Photorespiration and Adaptations

• Photorespiration: Occurs when Rubisco fixes O2 instead of CO2, leading to energy loss.

• Glycolate Pathway: Salvages some carbon lost during photorespiration.

• C4 and CAM Plants: Adaptations to minimize photorespiration by spatial or temporal separation of CO2 fixation.

The Endomembrane System

Structure and Function of Major Components

• Rough Endoplasmic Reticulum (RER): Studded with ribosomes; site of protein synthesis and initial glycosylation.

• Smooth Endoplasmic Reticulum (SER): Lacks ribosomes; involved in lipid synthesis and detoxification.

• Golgi Apparatus: Modifies, sorts, and packages proteins and lipids for secretion or delivery to other organelles.

• Endosomes and Lysosomes: Involved in sorting, recycling, and degradation of cellular materials.

Membrane Biosynthesis and Glycosylation

• ER Role: Synthesizes membrane lipids and proteins; initial steps of N-glycosylation.

• Golgi Role: Further modifies glycoproteins; sorts and targets proteins to their destinations.

• N-glycosylation: Addition of oligosaccharides to asparagine residues of proteins.

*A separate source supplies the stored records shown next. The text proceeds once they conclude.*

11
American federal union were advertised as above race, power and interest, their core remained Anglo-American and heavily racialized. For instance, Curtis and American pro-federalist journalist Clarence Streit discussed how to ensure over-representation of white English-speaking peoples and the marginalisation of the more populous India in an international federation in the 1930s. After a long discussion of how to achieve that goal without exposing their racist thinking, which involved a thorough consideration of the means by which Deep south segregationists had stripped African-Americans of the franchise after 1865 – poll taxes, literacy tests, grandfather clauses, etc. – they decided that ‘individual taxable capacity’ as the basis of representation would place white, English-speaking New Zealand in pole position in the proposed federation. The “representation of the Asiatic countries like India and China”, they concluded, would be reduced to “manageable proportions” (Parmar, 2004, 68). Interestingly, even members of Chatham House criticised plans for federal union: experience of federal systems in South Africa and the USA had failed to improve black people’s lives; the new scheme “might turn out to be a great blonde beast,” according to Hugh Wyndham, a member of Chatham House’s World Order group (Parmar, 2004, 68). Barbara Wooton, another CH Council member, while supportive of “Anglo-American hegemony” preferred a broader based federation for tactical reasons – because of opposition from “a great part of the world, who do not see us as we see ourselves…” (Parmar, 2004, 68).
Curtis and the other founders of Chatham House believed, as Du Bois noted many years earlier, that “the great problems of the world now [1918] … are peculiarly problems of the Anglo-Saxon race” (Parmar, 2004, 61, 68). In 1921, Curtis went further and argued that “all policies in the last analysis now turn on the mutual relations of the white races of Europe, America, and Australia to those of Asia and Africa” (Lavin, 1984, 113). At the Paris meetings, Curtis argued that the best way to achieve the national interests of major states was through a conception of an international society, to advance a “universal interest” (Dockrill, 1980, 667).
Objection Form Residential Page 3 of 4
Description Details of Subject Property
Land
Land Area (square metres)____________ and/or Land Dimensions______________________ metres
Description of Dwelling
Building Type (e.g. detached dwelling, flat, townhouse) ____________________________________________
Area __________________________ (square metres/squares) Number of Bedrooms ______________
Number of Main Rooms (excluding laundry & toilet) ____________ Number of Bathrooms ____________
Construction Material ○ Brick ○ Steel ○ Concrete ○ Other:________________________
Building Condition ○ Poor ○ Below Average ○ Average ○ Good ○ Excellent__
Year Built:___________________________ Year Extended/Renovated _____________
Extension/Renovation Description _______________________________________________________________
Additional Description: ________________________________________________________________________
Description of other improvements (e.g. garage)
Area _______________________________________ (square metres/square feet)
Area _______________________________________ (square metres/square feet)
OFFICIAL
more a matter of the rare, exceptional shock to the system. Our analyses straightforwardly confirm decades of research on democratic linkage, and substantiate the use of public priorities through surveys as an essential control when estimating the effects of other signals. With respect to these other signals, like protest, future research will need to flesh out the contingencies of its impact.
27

Vesicular Transport and Protein Targeting

• Anterograde Transport: Movement from ER to Golgi to plasma membrane or lysosomes.

• Retrograde Transport: Movement from Golgi back to ER.

• Protein Targeting: Involves retention/retrieval tags, mannose-6-phosphate pathway for lysosomal targeting.

Secretory Pathways and Endocytosis

• Exocytosis: Fusion of vesicles with plasma membrane to release contents outside the cell.

• Endocytosis: Uptake of materials via vesicle formation; includes phagocytosis, pinocytosis, and receptor-mediated endocytosis.

• Receptor-Mediated Endocytosis: Specific uptake of molecules via receptor-ligand interactions and clathrin-coated vesicles.

Coated Vesicles and Vesicle Targeting

• SNAREs and Rab GTPases: Mediate vesicle targeting and fusion with target membranes.

Lysosomes and Peroxisomes

• Lysosomes: Contain hydrolytic enzymes for degradation of macromolecules; formed by fusion of vesicles from Golgi with endosomes.

• Peroxisomes: Organelles involved in fatty acid oxidation and detoxification of hydrogen peroxide.